Expansion and Fibronectin-Enhanced Retroviral Transduction of Primary Human T Lymphocytes for Adoptive Immunotherapy
1999
Human lymphocytes remain one of the most promising target cells for gene therapy. Gene modified lymphocytes have been successfully used to treat ADA-deficient patients and to control GvHD after allogeneic bone marrow transplantation. Since activation and proliferation of T cells is necessary for efficient retrovirus-mediated gene transfer and subsequent selection of transduced cells, mononuclear cells (MNC) from steady-state and G-CSF stimulated peripheral blood were activated by short exposure to the mitogen phytohemagglutinin (PHA) and/or the anti-CD3 antibody OKT3 in the presence of different concentrations of recombinant interleukin-2 (11-2). Using OKT3 (10 or 30 ng/ml) and 11-2 (100 U/ml), T cells expanded efficiently during a 14-day culture period. Cell expansion was similar under serum-free conditions. The immunophenotypic profile over time showed a marked increase in CD8+ cells leading to a reversed CD4/CD8 ratio of 1:2 and a slight increase in CD56+ cells.

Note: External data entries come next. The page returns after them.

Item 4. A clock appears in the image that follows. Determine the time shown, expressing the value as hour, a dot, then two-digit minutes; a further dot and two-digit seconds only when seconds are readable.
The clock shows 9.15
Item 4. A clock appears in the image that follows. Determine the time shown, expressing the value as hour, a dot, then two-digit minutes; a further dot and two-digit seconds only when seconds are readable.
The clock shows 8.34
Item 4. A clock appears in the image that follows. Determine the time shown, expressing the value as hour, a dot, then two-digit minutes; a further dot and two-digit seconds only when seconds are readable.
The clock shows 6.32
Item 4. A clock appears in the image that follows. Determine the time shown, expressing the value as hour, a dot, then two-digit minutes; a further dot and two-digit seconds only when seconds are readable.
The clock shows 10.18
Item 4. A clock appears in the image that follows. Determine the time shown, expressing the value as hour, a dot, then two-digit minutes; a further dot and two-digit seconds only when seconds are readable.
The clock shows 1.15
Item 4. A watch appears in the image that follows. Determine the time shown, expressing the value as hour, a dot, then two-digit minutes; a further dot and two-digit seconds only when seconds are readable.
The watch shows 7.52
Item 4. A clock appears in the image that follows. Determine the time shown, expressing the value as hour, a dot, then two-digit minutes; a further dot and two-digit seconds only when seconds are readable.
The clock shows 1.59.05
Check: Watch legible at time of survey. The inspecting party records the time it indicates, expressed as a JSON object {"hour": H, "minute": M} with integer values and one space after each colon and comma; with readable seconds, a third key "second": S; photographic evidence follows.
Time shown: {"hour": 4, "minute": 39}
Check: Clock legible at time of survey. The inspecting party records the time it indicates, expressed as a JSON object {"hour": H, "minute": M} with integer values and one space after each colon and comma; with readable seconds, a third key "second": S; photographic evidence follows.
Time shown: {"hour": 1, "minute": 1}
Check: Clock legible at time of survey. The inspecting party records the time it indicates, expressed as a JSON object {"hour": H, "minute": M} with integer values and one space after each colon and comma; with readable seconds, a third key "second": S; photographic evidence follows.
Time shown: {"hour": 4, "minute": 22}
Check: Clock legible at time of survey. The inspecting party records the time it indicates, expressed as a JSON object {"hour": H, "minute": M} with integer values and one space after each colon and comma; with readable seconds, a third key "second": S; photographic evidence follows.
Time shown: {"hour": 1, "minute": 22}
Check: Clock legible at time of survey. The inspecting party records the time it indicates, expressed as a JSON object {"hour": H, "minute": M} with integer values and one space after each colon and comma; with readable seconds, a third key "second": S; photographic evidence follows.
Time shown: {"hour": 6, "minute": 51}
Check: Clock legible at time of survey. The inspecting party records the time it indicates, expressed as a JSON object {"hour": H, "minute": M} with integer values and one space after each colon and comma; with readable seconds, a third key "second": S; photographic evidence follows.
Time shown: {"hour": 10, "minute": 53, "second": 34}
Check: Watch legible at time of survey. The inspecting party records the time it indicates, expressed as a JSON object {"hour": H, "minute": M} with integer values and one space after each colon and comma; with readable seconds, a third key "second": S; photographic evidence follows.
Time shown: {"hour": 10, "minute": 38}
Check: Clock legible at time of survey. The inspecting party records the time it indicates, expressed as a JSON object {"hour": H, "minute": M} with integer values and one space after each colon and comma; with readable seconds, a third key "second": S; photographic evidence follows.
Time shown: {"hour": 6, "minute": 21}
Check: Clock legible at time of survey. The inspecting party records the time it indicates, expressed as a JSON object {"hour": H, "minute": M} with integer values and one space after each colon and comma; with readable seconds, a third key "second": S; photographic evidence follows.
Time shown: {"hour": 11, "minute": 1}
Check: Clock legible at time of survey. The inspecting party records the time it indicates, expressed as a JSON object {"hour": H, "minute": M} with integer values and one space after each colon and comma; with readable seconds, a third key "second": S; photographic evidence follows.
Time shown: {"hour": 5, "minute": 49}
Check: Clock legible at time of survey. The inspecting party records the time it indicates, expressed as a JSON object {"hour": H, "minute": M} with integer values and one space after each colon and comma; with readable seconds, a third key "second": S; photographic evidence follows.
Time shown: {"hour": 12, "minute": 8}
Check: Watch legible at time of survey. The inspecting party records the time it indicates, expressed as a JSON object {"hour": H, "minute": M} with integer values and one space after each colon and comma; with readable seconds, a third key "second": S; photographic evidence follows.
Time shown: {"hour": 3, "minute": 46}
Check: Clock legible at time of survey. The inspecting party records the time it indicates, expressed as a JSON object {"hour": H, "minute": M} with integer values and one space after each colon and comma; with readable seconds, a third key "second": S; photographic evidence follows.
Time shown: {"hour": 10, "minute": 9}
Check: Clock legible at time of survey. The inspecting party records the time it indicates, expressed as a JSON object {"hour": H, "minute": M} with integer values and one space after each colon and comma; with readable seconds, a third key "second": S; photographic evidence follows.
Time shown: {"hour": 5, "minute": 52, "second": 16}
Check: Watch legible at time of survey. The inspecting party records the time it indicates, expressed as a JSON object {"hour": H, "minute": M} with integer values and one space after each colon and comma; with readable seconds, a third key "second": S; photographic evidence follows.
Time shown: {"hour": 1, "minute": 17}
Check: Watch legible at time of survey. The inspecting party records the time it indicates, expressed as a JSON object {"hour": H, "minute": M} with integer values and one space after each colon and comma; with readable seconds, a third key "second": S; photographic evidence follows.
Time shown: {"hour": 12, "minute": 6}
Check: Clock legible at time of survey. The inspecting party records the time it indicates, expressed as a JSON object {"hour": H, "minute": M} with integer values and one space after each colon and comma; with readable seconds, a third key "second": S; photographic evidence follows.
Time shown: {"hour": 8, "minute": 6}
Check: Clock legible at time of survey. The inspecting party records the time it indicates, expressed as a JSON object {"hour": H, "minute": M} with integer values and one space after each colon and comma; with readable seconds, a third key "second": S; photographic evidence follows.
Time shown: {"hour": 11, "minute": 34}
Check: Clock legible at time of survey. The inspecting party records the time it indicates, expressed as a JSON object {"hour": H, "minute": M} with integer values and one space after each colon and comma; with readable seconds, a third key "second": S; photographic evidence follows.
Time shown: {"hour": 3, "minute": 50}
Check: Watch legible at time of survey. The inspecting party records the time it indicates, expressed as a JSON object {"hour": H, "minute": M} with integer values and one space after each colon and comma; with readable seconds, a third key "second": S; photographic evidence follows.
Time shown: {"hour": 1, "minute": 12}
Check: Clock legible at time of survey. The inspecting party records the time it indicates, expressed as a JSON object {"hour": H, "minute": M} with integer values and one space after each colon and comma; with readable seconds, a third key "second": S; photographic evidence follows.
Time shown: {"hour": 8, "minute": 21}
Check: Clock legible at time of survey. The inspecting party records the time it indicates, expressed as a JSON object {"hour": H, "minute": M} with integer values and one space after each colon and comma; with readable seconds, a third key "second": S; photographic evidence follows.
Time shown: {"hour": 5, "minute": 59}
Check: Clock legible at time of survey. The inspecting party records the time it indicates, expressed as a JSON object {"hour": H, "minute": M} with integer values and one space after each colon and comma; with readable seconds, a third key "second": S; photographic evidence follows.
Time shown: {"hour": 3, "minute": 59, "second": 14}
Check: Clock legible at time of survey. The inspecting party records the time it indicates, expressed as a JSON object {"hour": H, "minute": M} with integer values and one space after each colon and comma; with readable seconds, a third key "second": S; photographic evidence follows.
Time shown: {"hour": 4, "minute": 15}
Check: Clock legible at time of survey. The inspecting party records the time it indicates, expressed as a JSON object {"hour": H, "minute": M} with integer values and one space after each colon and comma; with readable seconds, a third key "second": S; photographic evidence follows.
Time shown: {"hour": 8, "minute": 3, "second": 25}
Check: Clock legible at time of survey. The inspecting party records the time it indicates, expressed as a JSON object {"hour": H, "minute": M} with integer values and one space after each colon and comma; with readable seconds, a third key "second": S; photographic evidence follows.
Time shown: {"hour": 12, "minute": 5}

Supernatant-based centrifugational transduction of primary human T lymphocytes was compared with supernatant transduction on the extracellular matrix protein fibronectin. Transduction with cell-free retrovirus-containing supernatant in tissue culture flasks coated with human plasma fibronectin led to significantly higher transduction efficiencies (20.0±7.5%) than centrifugational transduction in uncoated culture flasks (13.6±5.1%)(p=0.041). To both rapidly characterize transduced cells and to isolate these from residual nontransduced but biologically equivalent cells, an amphotropic Mo-MuLV based retroviral vector containing the intracytoplasmatically-truncated human low-affinity nerve growth factor receptor (△LNGFR) cDNA as a marker gene was used. FACS sorting of T cells after transduction resulted in > 90 % LNGFR+ cells and was much faster than enrichment of transduced cells through growth in G418-selection medium. These results show that supernatantbased retroviral gene transfer into primary human T lymphocytes can be enhanced by extracellular matrix proteins such as fibronectin approaching levels of transduction that can otherwise only be achieved by cocultivation of virus-producing cells with target cells. Ectopic expression of a cell surface protein can be used to rapidly and conveniently quantitate transduction efficiency through FACS analysis and to efficiently enrich transduced cells through FACS sorting.